Hacker News new | ask | show | jobs
by hpcjoe 1134 days ago
It is possible, within specific limits, using StaticTools.jl and StaticCompiler.jl. Sadly for me, my code won't work within the indicated limits.

This is the biggest issue for me, for deployable code. I'd love to hand my users a single binary (like go/rust), which has all the code/data needed, so no precompilation time, and instant startup. I am hoping the Julia team understand how important this is ... language competitors have runtimes (python, etc.) or binaries (go/rust/c++). We really need the latter to distribute code to production.

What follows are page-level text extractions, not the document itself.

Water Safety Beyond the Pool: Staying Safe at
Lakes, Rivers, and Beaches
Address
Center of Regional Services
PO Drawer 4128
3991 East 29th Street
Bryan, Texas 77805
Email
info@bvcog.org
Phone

Imagine a post compilation step, kind of like the code caching, which wraps everything we need into a binary, with compiled cached code, startup code, runtime libs, etc. . That would be amazing, and fit well within the julia paradigm.

2 comments

StaticCompiler / StaticTools are a bleeding-edge playground. GP is talking about PackageCompiler.jl which is for serious things that can be trusted to work, but is slow and produces huge binaries.
Plus, to make it fully static, you need to ensure that all code paths are being hit.
I've been looking into that for a while, as a way to create a common environment for users in my team. I did get it to work, though as you mention, build times are long for this.
Yea or you can just write C++ or Rust and honestly... See some advantages in doing so from a maintenance angle. Dynamicly typed languages have some pretty serious shortcomings. Scientists are smart people, they just need some training to learn to use those tools or to work with someone who can help them do it.